Central Unit for the Coordination of Public-Private Partnership

The Central Unit for the Coordination of Public-Private Partnership (hereinafter referred to as: “C.U.C.P.P.P.”) has new duties such as:

  • discloses to the European Commission all the international agreements concluded in accordance with the Treaty with one or more third countries aimed at supplying products or performing works, intended for the joint implementation or exploitation of a project by the signatory States.
  • checks each and every notice of selection or any other supporting documents submitted/sent by the public partner for publication in SEAP and OJEU, as appropriate;
  • establishes a review and selection committee regarding the sustainability and feasibility of PPP projects; public partners present to this committee the PPP projects they intend to perform, presenting substantiation studies or pre-feasibility studies, budgeted expenditure, funding issues, technical details, etc. and any other elements that may prove the advantages of implementing the PPP project; the projects that are not admitted by the committee may not be initiated; the organisation and functioning of the committee are established by order of the General Secretariat of the Government;
  • is a cooperation mechanism for analysing and drafting legal uniform opinions and, where the C.U.C.P.P.P. and the National Authority for Regulating and Monitoring  Public Procurement (hereinafter referred to as: ”N.A.R.M.P.P.”) have issued, in the applicant’s opinion, different points of view in relation to the applicant’s questions about the conduct of a selection or procurement procedure, as the case may be; when an applicant received two different points of view related to a question/ clarification only a committee established as a cooperation mechanism may settle the issue; if the applicant received two different opinions from the two above mentioned bodies, then it must submit to the General Secretariat of the Government a written request for issue of one point of view; the points of view issued by both C.U.P.P.P.C. and N.A.R.M.P.P. along with the same documentation submitted when requesting those answers should be attached to the application.
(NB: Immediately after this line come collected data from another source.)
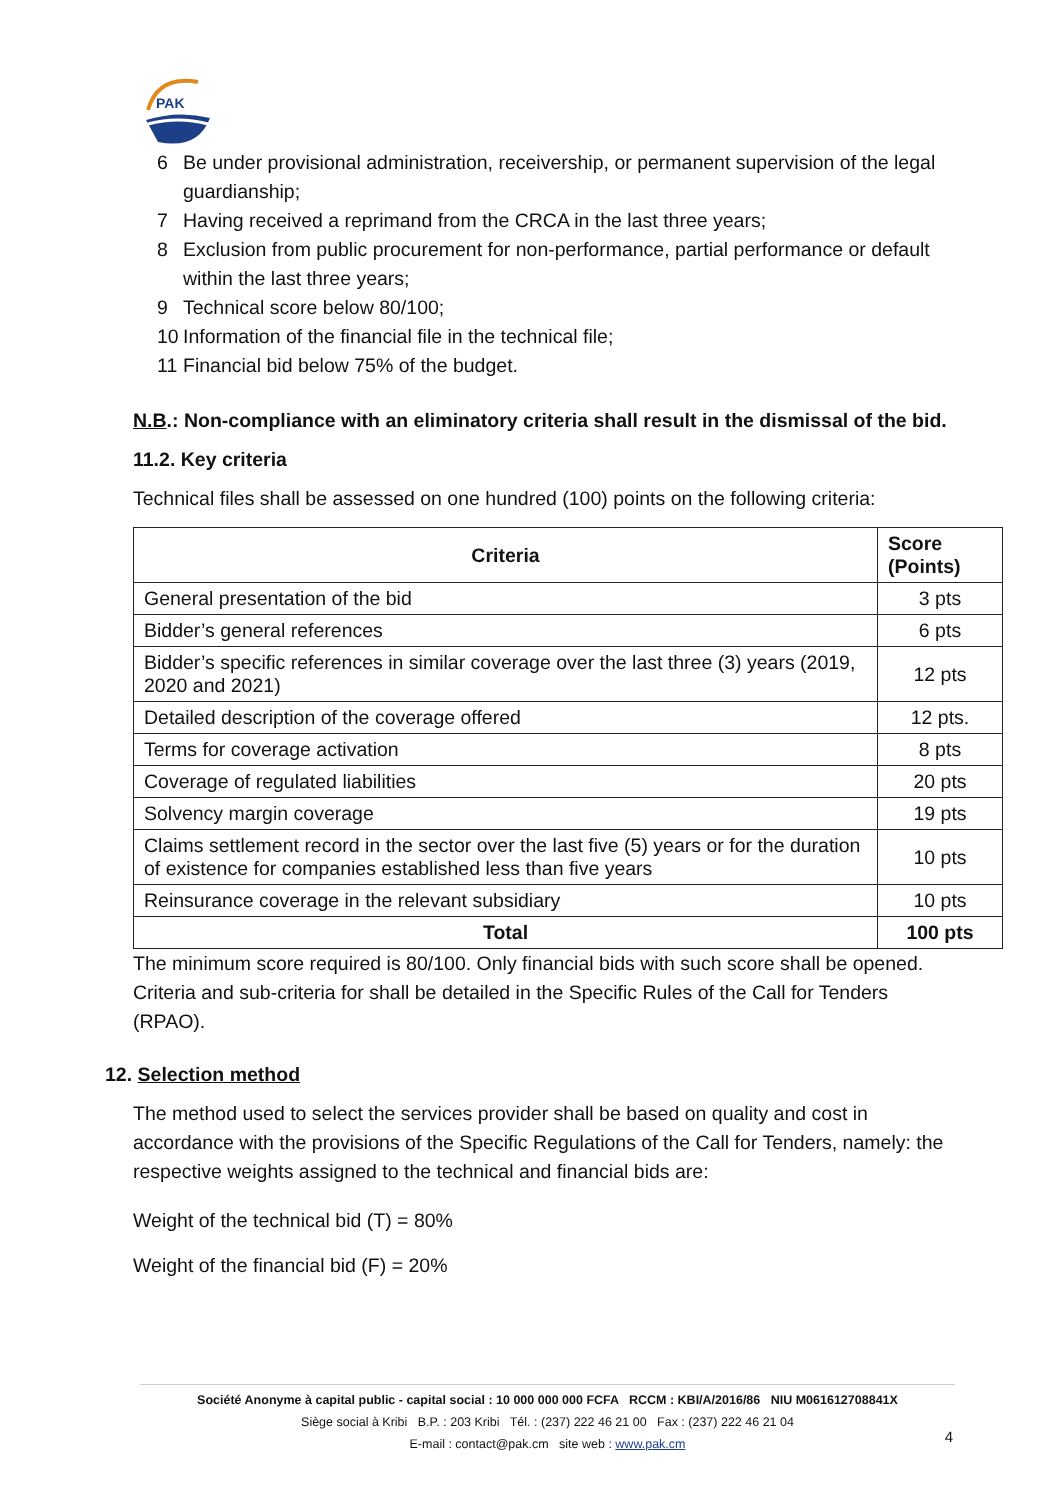PAK
6 Be under provisional administration, receivership, or permanent supervision of the legal guardianship;
7 Having received a reprimand from the CRCA in the last three years;
8 Exclusion from public procurement for non-performance, partial performance or default within the last three years;
9 Technical score below 80/100;
10 Information of the financial file in the technical file;
11 Financial bid below 75% of the budget.
N.B.: Non-compliance with an eliminatory criteria shall result in the dismissal of the bid.
11.2. Key criteria
Technical files shall be assessed on one hundred (100) points on the following criteria:
| Criteria | Score (Points) |
| --- | --- |
| General presentation of the bid | 3 pts |
| Bidder’s general references | 6 pts |
| Bidder’s specific references in similar coverage over the last three (3) years (2019, 2020 and 2021) | 12 pts |
| Detailed description of the coverage offered | 12 pts. |
| Terms for coverage activation | 8 pts |
| Coverage of regulated liabilities | 20 pts |
| Solvency margin coverage | 19 pts |
| Claims settlement record in the sector over the last five (5) years or for the duration of existence for companies established less than five years | 10 pts |
| Reinsurance coverage in the relevant subsidiary | 10 pts |
| Total | 100 pts |
The minimum score required is 80/100. Only financial bids with such score shall be opened.
Criteria and sub-criteria for shall be detailed in the Specific Rules of the Call for Tenders (RPAO).
12. Selection method
The method used to select the services provider shall be based on quality and cost in accordance with the provisions of the Specific Regulations of the Call for Tenders, namely: the respective weights assigned to the technical and financial bids are:
Weight of the technical bid (T) = 80%
Weight of the financial bid (F) = 20%
Société Anonyme à capital public - capital social : 10 000 000 000 FCFA RCCM : KBI/A/2016/86 NIU M061612708841X
Siège social à Kribi B.P. : 203 Kribi Tél. : (237) 222 46 21 00 Fax : (237) 222 46 21 04
E-mail : contact@pak.cm site web : www.pak.cm
4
The final answer/ solution shall be given mainly in view of the position of N.A.R.M.P.P.; if there is no unanimity, the differing views must be recorded in the minutes of the meeting.
  • if  C.U.C.P.P.P. when fulfilling its specific monitoring duties, identifies some elements that could lead to the absolute nullity of the PPP contract, then it must notify N.A.R.M.P.P; if the public authority takes risks that lead to the classification of the project as public expenditure, according to the law, the PPP contracts may not be initiated, signed, or implemented, subject to the sanction of absolute nullity.


Last, but not least, an Appendix to the law was added which provides for the minimum information that must be included in the notice of selection for PPP contracts.